§ **What you have to do**
Look through the entries below, please, and copy every line with the word "pixels".

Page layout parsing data
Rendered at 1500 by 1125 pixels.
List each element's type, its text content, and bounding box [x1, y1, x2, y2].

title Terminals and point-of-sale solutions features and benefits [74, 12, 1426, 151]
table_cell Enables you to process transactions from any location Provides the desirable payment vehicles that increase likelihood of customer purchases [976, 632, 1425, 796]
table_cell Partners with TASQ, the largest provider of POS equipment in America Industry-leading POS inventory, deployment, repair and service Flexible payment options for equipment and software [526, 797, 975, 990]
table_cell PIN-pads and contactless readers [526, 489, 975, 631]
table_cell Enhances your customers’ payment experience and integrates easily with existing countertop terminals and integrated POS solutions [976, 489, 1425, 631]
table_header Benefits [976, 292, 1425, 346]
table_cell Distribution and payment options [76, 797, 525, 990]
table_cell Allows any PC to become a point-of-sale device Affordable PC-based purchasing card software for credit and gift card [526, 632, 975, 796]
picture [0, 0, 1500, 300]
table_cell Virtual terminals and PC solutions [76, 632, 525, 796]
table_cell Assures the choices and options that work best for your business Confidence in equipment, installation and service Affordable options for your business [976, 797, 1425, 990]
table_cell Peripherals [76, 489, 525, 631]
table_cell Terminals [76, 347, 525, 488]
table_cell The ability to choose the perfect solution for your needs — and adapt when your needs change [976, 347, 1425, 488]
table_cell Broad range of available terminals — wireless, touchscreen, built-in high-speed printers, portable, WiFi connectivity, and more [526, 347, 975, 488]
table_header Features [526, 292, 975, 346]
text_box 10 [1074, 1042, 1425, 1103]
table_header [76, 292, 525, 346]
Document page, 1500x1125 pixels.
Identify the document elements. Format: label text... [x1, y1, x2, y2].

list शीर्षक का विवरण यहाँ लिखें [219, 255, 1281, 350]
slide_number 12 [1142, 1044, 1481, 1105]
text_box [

§ **Solution for this exercise**
Rendered at 1500 by 1125 pixels.
Document page, 1500x1125 pixels.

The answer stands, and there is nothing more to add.